↓

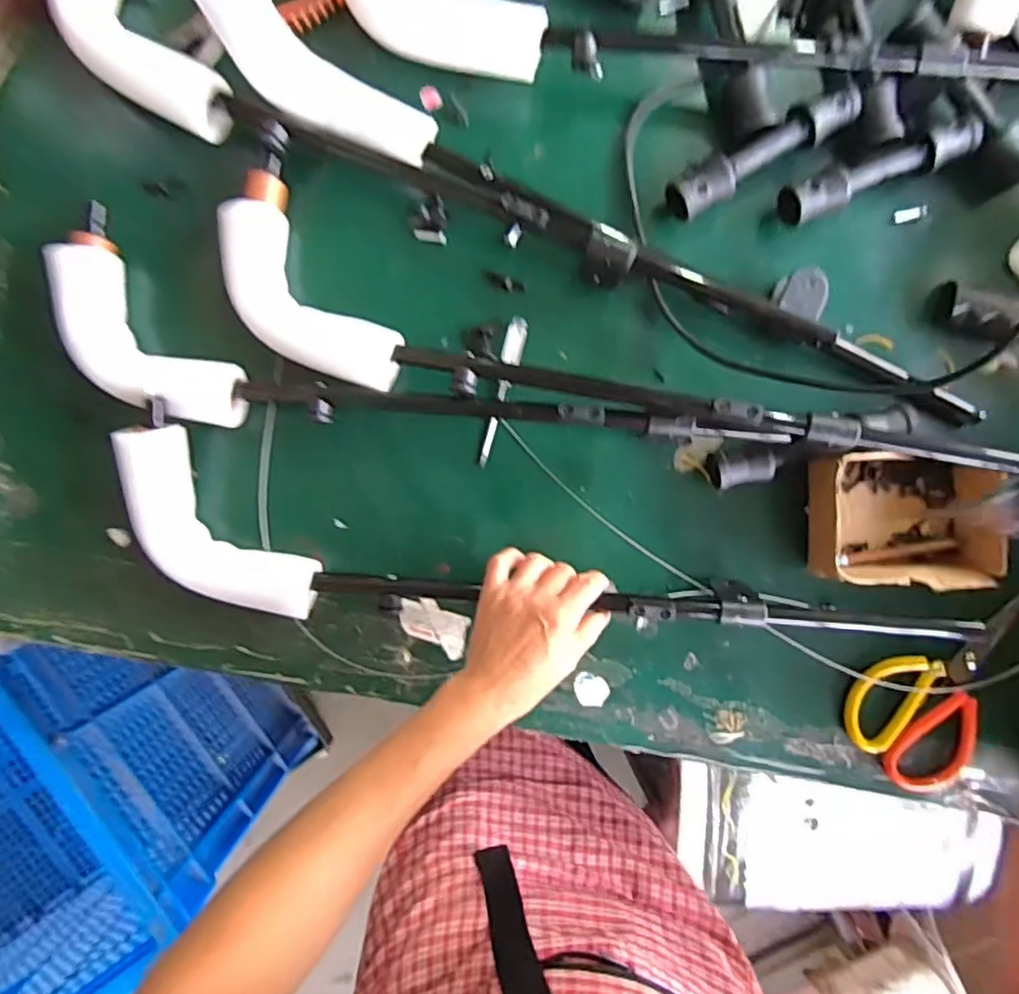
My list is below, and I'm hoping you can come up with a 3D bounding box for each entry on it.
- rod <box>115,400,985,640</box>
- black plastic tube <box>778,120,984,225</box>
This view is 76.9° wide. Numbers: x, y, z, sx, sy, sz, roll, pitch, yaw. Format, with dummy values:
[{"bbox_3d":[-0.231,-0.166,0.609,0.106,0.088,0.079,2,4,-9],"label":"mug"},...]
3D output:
[{"bbox_3d":[0.031,0.047,0.519,0.673,0.058,0.152,6,92,-1],"label":"rod"},{"bbox_3d":[0.304,-0.270,0.535,0.163,0.038,0.034,-24,93,-1],"label":"black plastic tube"}]

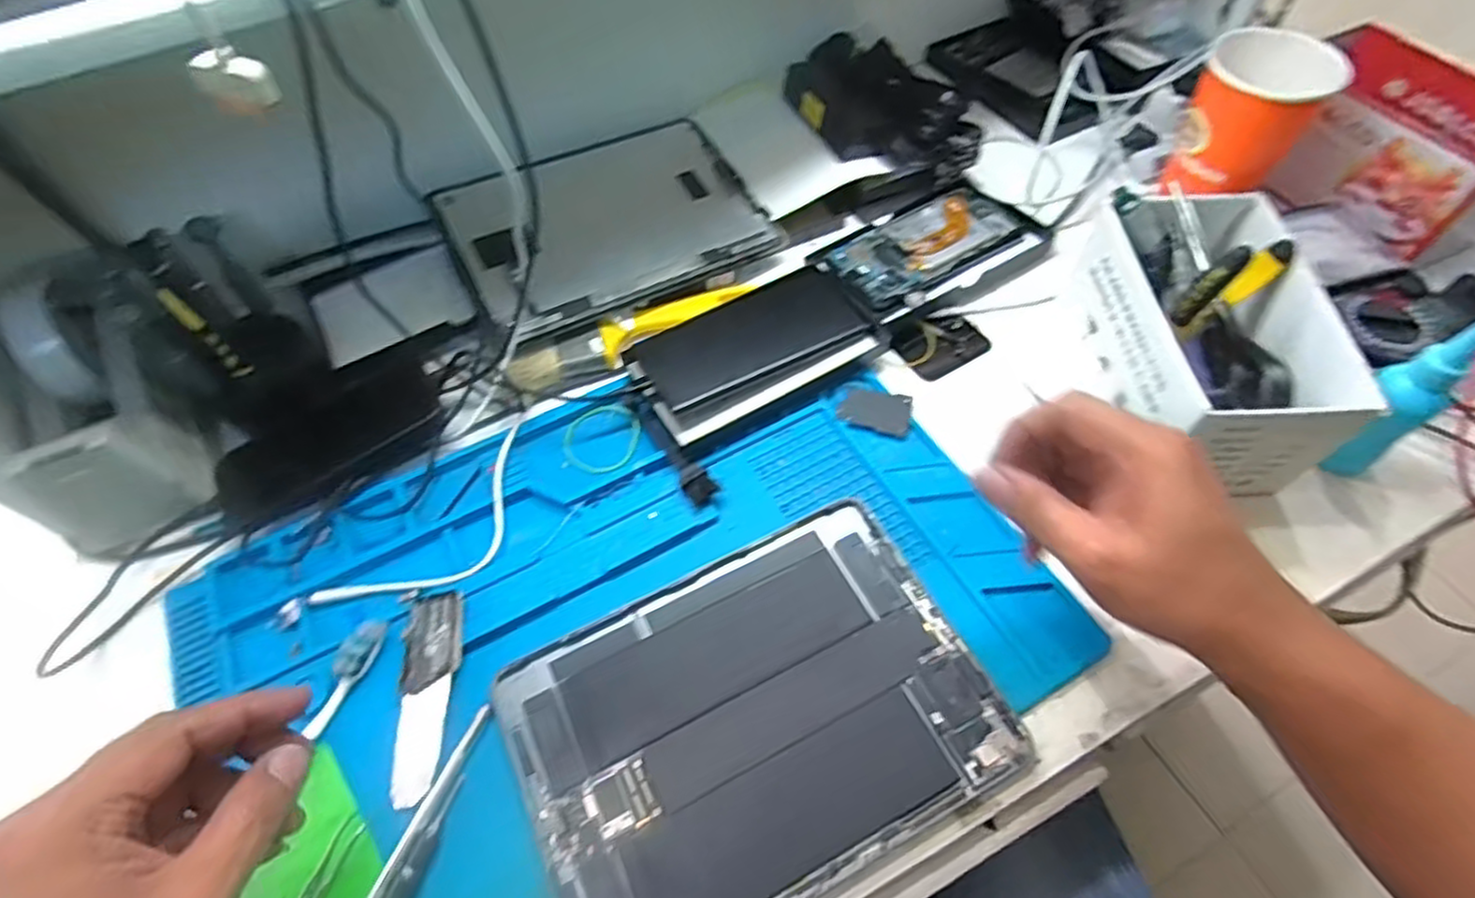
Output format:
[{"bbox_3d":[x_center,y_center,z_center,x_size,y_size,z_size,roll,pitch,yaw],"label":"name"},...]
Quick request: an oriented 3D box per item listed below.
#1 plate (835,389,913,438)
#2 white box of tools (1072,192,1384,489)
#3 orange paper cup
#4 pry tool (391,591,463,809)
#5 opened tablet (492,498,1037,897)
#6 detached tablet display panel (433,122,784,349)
[{"bbox_3d":[0.095,-0.027,0.484,0.048,0.004,0.033,10,58,10],"label":"plate"},{"bbox_3d":[0.291,-0.071,0.442,0.105,0.090,0.178,0,57,4],"label":"white box of tools"},{"bbox_3d":[0.374,-0.243,0.523,0.079,0.098,0.072,-2,57,3],"label":"orange paper cup"},{"bbox_3d":[-0.172,0.135,0.393,0.033,0.004,0.112,-10,57,-3],"label":"pry tool"},{"bbox_3d":[0.008,0.146,0.385,0.242,0.011,0.176,-25,58,-12],"label":"opened tablet"},{"bbox_3d":[-0.103,-0.183,0.563,0.237,0.009,0.167,-26,66,-18],"label":"detached tablet display panel"}]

↑

• Assignment
Give again, word for word, every line of the listing above from the one with "#3 orange paper cup" to the one with "#5 opened tablet (492,498,1037,897)", both inclusive, and nothing beyond them.

• Written answer
#3 orange paper cup
#4 pry tool (391,591,463,809)
#5 opened tablet (492,498,1037,897)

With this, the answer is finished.